PROBLEM REQUIREMENTS → Reproduce, line for line and without changes, the text read from every one of the items below, leaving out the pictures themselves.

==== DATA

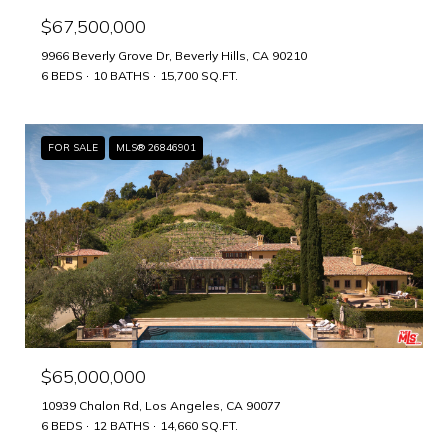
$67,500,000
9966 Beverly Grove Dr, Beverly Hills, CA 90210
6 BEDS
10 BATHS
15,700 SQ.FT.
FOR SALE
MLS® 26846901
$65,000,000
10939 Chalon Rd, Los Angeles, CA 90077
6 BEDS
12 BATHS
14,660 SQ.FT.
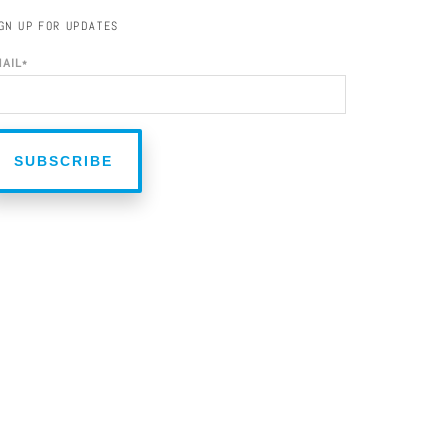
GN UP FOR UPDATES
MAIL
*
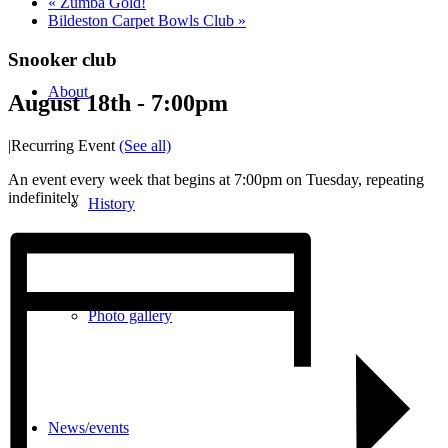
«
Zumba Gold!
Bildeston Carpet Bowls Club
»
Snooker club
About
August 18th - 7:00pm
|
Recurring Event
(See all)
An event every week that begins at 7:00pm on Tuesday, repeating
indefinitely
History
Photo gallery
News/events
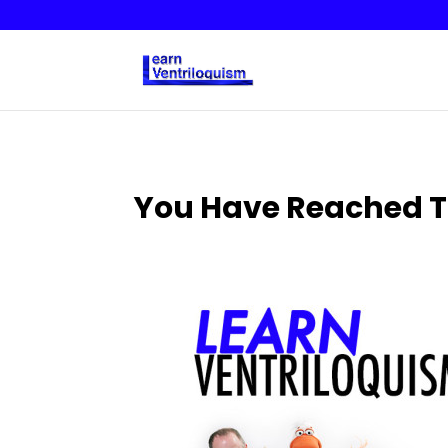
You Have Reached T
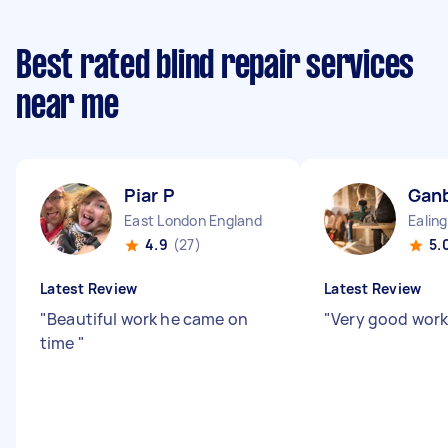
Best rated blind repair services
near me
Piar P
Ganb
East London England
4.9
(27)
5.
Latest Review
Latest Review
"
Beautiful work he came on
"
Very good work
time
"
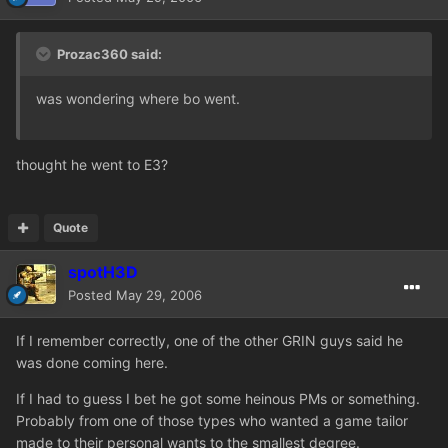
Prozac360 said:
was wondering where bo went.
thought he went to E3?
Quote
spotH3D
Posted
May 29, 2006
If I remember correctly, one of the other GRIN guys said he
was done coming here.
If I had to guess I bet he got some heinous PMs or something.
Probably from one of those types who wanted a game tailor
made to their personal wants to the smallest degree.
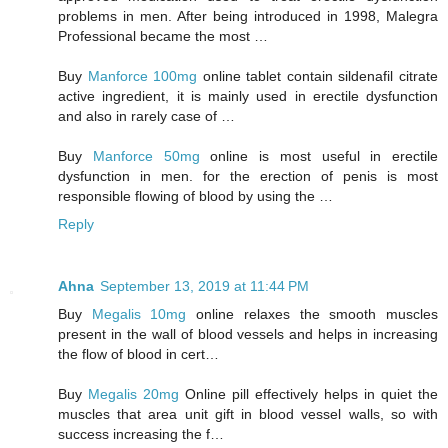
problems in men. After being introduced in 1998, Malegra
Professional became the most …
Buy
Manforce 100mg
online tablet contain sildenafil citrate
active ingredient, it is mainly used in erectile dysfunction
and also in rarely case of …
Buy
Manforce 50mg
online is most useful in erectile
dysfunction in men. for the erection of penis is most
responsible flowing of blood by using the …
Reply
Ahna
September 13, 2019 at 11:44 PM
Buy
Megalis 10mg
online relaxes the smooth muscles
present in the wall of blood vessels and helps in increasing
the flow of blood in cert…
Buy
Megalis 20mg
Online pill effectively helps in quiet the
muscles that area unit gift in blood vessel walls, so with
success increasing the f…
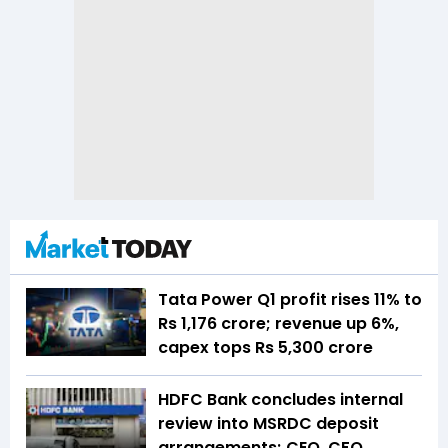
Tata Power Q1 profit rises 11% to
Rs 1,176 crore; revenue up 6%,
capex tops Rs 5,300 crore
HDFC Bank concludes internal
review into MSRDC deposit
arrangements; CEO, CFO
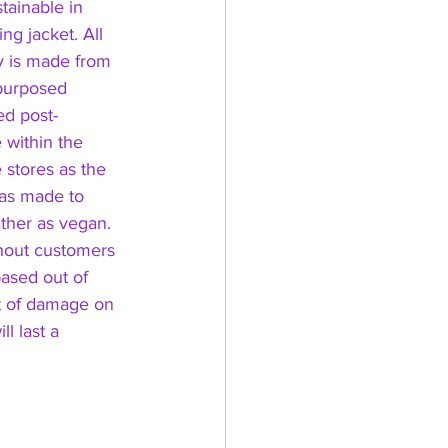
tainable in 
ng jacket. All 
 is made from 
purposed 
ed post-
 within the 
 stores as the 
was made to 
ather as vegan. 
ithout customers 
ased out of 
nt of damage on 
l last a 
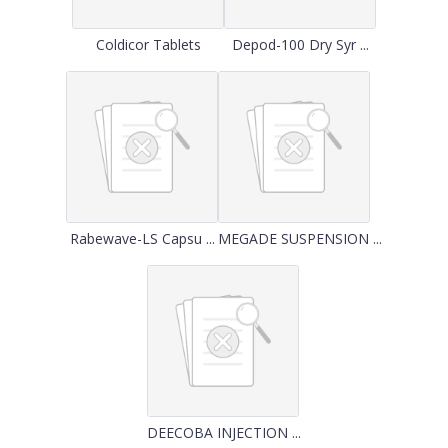
Coldicor Tablets
Depod-100 Dry Syr ...
Rabewave-LS Capsu ...
MEGADE SUSPENSION ...
DEECOBA INJECTION ...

========

ANSWER FOR THIS EXERCISE →
$67,500,000
9966 Beverly Grove Dr, Beverly Hills, CA 90210
6 BEDS
10 BATHS
15,700 SQ.FT.
FOR SALE
MLS® 26846901
$65,000,000
10939 Chalon Rd, Los Angeles, CA 90077
6 BEDS
12 BATHS
14,660 SQ.FT.
GN UP FOR UPDATES
MAIL
*
«
Zumba Gold!
Bildeston Carpet Bowls Club
»
Snooker club
About
August 18th - 7:00pm
|
Recurring Event
(See all)
An event every week that begins at 7:00pm on Tuesday, repeating
indefinitely
History
Photo gallery
News/events
You Have Reached T
Best rated blind repair services
near me
Piar P
Ganb
East London England
4.9
(27)
5.
Latest Review
Latest Review
"
Beautiful work he came on
"
Very good work
time
"
Prozac360 said:
was wondering where bo went.
thought he went to E3?
Quote
spotH3D
Posted
May 29, 2006
If I remember correctly, one of the other GRIN guys said he
was done coming here.
If I had to guess I bet he got some heinous PMs or something.
Probably from one of those types who wanted a game tailor
made to their personal wants to the smallest degree.
problems in men. After being introduced in 1998, Malegra
Professional became the most …
Buy
Manforce 100mg
online tablet contain sildenafil citrate
active ingredient, it is mainly used in erectile dysfunction
and also in rarely case of …
Buy
Manforce 50mg
online is most useful in erectile
dysfunction in men. for the erection of penis is most
responsible flowing of blood by using the …
Reply
Ahna
September 13, 2019 at 11:44 PM
Buy
Megalis 10mg
online relaxes the smooth muscles
present in the wall of blood vessels and helps in increasing
the flow of blood in cert…
Buy
Megalis 20mg
Online pill effectively helps in quiet the
muscles that area unit gift in blood vessel walls, so with
success increasing the f…
Tata Power Q1 profit rises 11% to
Rs 1,176 crore; revenue up 6%,
capex tops Rs 5,300 crore
HDFC Bank concludes internal
review into MSRDC deposit
arrangements; CEO, CFO
tainable in 
ng jacket. All 
 is made from 
purposed 
ed post-
 within the 
 stores as the 
was made to 
ather as vegan. 
ithout customers 
ased out of 
nt of damage on 
l last a 
Coldicor Tablets
Depod-100 Dry Syr ...
Rabewave-LS Capsu ...
MEGADE SUSPENSION ...
DEECOBA INJECTION ...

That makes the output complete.